Broken

Adults. This post is for you so please put down the cup you're rinsing and try to focus. Since you're the president of the world and need to check your cell phone screen often for updates on science, place your mobile device somewhere off limits like the park these days.

Even though the grocery store is bursting with options, one of the main toddler complaints I keep hearing has to do with broken food. Adults, you don't look cute or smart when you hand your child broken anything. You come off as rude and disrespectful. Yesterday my mama handed me 1/3 of a granola bar and several lights went out in my head. I cried on and off for thirty minutes. Today is for healing. It is common knowledge that eating broken food leads to a rapid loss of life-force not to mention it tastes different/awful. The molecules in, say, a heart healthy chocolate chip cookie, are designed to be consumed in round form. When you serve it in a broken half moon the elementary particles hurt your toddler's brain and feelings. Do you want that to happen or do you strive to be a loving person?

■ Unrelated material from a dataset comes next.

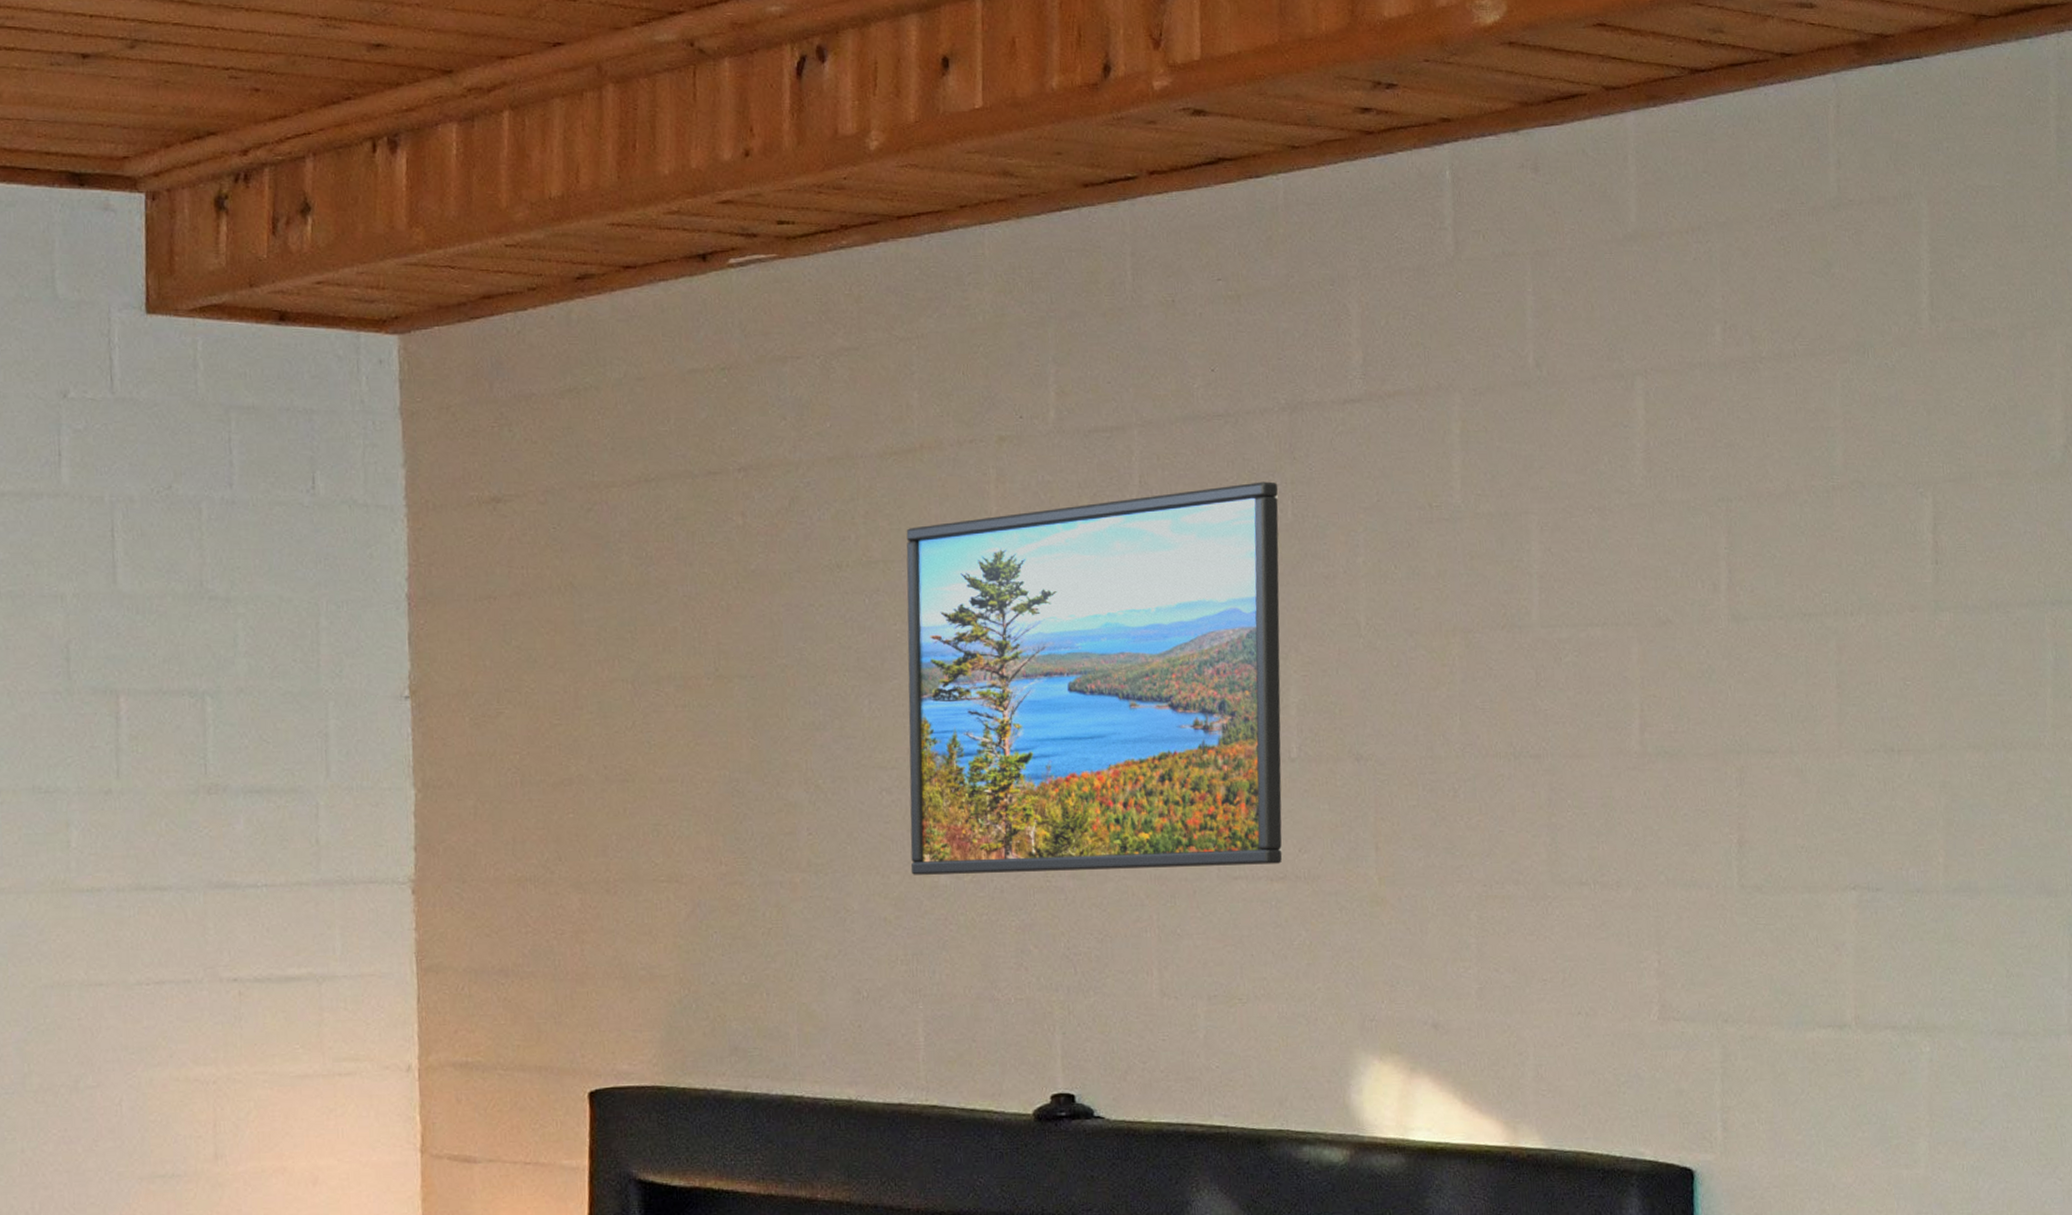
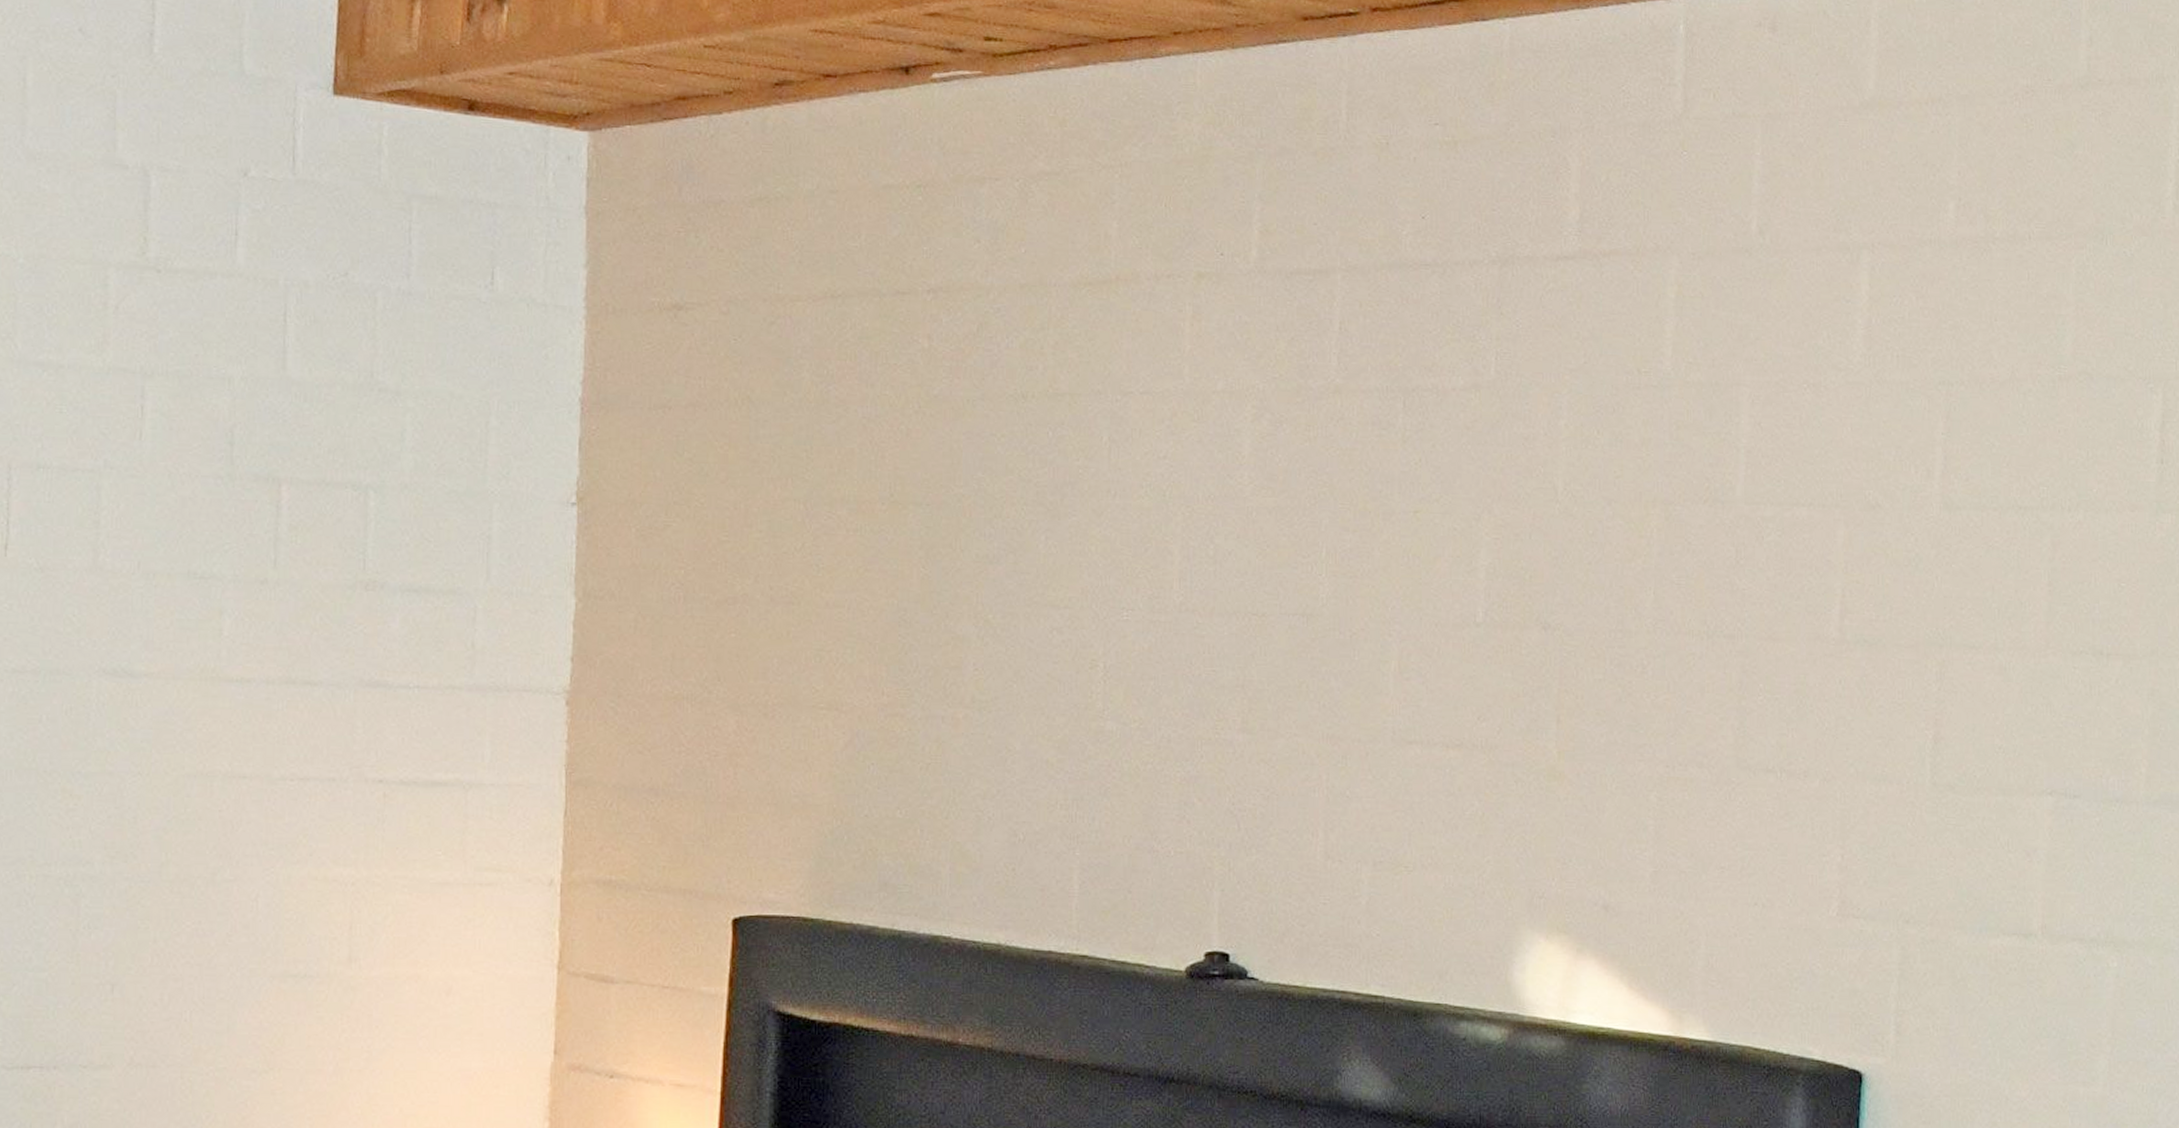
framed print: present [906,481,1283,875] -> none [1077,335,1483,731]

Maybe it will help to think about why you decided to become a parent. Most likely you were bored and looking for someone to serve. Now that you have the opportunity to make your life mean something, do your best. Wake up with a smile on your face and say this fourteen times, "Broken food is disgusting, when I serve it I look a little ugly."

Those of you who operate cracker factories have the responsibility to innovate until proper packaging is developed that can preserve the integrity of each individual cracker. Half the product in those boxes has to be thrown out due to chipped edges and premature crumbification. Especially Ritz which are apparently made with air vapor and therefore cannot be enjoyed in a ziploc bag for long before converting into stovetop stuffing mix.

I find it very curious that bottles of wine are always stored impeccably. When it comes to beverages you adults seem to know just what to do.

Crackers aren't the only foods that are prone to breakage. Pieces of fruit, bread, even rice can be too broken for consumption. Trying to manually put a crust corner back on a piece of toast or conceal brokenness in other poorly thought out ways is embarrassing for both parties.

Broken rice is called couscous in some circles and will devastate your family. Please go ahead and serve it if you don't care about anyone but yourself. That's fine.

You might be asking yourself, "What do I do with all of this broken food?" First, blame yourself. After that you have two simple choices. Either eat it in private or throw it away. Just because your toddler may or may not have eaten trash in the past doesn't mean he or she is an actual trash can.

The next time your toddler expresses a bit of upset over being handed something broken, stifle your laughter, calm your tantrum and be professional. Customer service isn't for everyone but maintain a teachable spirit and you should be fine.